(Electronics source listings)
************

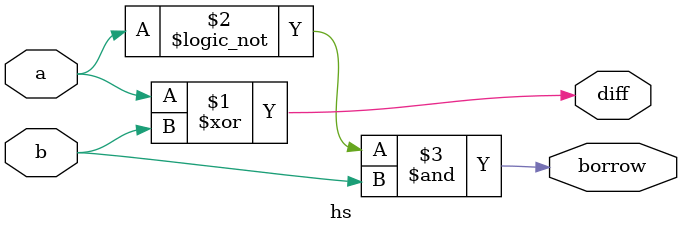
<source format=v>
`timescale 1ns / 1ps
module fs_using_hs(a,b,c,diff,borrow);
    input a,b,c;
    output diff,borrow;

	wire w1,w2,w3;

	hs h1(a,b,w1,w2);
	hs h2(w1,c,diff,w3);
	or o1(borrow,w2,w3);

endmodule



module hs(a,b,diff,borrow);
	input a,b;
	output diff,borrow;
	
	assign diff = a^b;
	assign borrow = !a&b;
	
endmodule

</source>
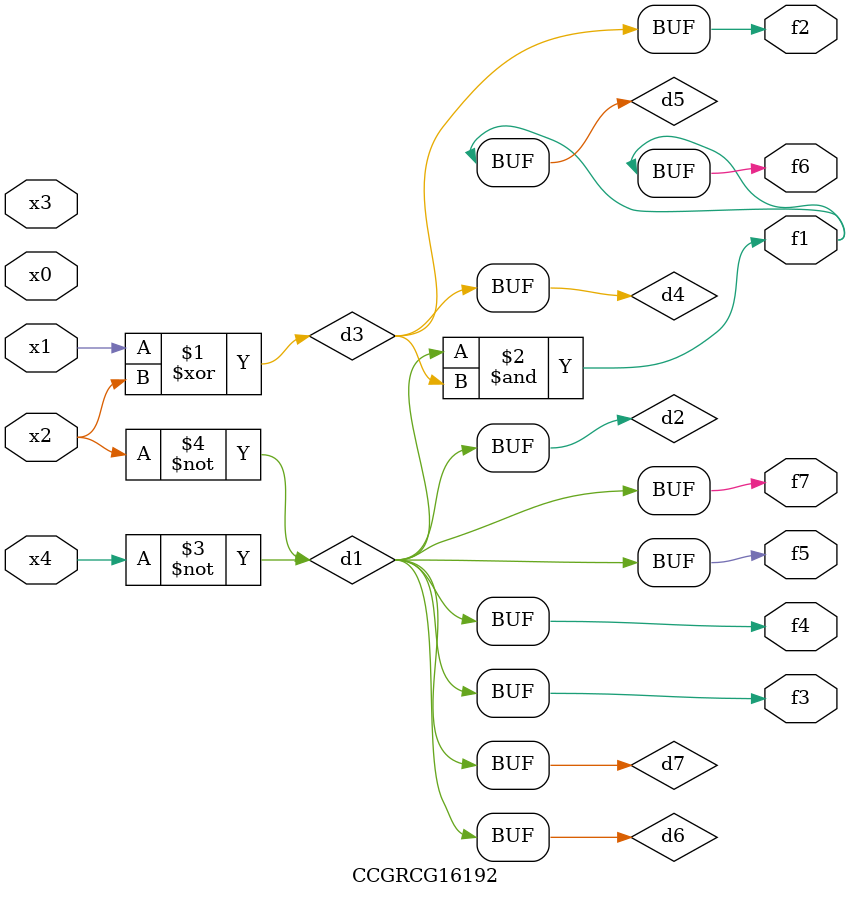
<source format=v>
module CCGRCG16192(
	input x0, x1, x2, x3, x4,
	output f1, f2, f3, f4, f5, f6, f7
);

	wire d1, d2, d3, d4, d5, d6, d7;

	not (d1, x4);
	not (d2, x2);
	xor (d3, x1, x2);
	buf (d4, d3);
	and (d5, d1, d3);
	buf (d6, d1, d2);
	buf (d7, d2);
	assign f1 = d5;
	assign f2 = d4;
	assign f3 = d7;
	assign f4 = d7;
	assign f5 = d7;
	assign f6 = d5;
	assign f7 = d7;
endmodule

</source>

************

About this exercise. In the transcription, every picture is to be excluded and the records above given again exactly.

Task solution.
<source format=v>
`timescale 1ns / 1ps
module fs_using_hs(a,b,c,diff,borrow);
    input a,b,c;
    output diff,borrow;

	wire w1,w2,w3;

	hs h1(a,b,w1,w2);
	hs h2(w1,c,diff,w3);
	or o1(borrow,w2,w3);

endmodule



module hs(a,b,diff,borrow);
	input a,b;
	output diff,borrow;
	
	assign diff = a^b;
	assign borrow = !a&b;
	
endmodule

</source>
<source format=v>
module CCGRCG16192(
	input x0, x1, x2, x3, x4,
	output f1, f2, f3, f4, f5, f6, f7
);

	wire d1, d2, d3, d4, d5, d6, d7;

	not (d1, x4);
	not (d2, x2);
	xor (d3, x1, x2);
	buf (d4, d3);
	and (d5, d1, d3);
	buf (d6, d1, d2);
	buf (d7, d2);
	assign f1 = d5;
	assign f2 = d4;
	assign f3 = d7;
	assign f4 = d7;
	assign f5 = d7;
	assign f6 = d5;
	assign f7 = d7;
endmodule

</source>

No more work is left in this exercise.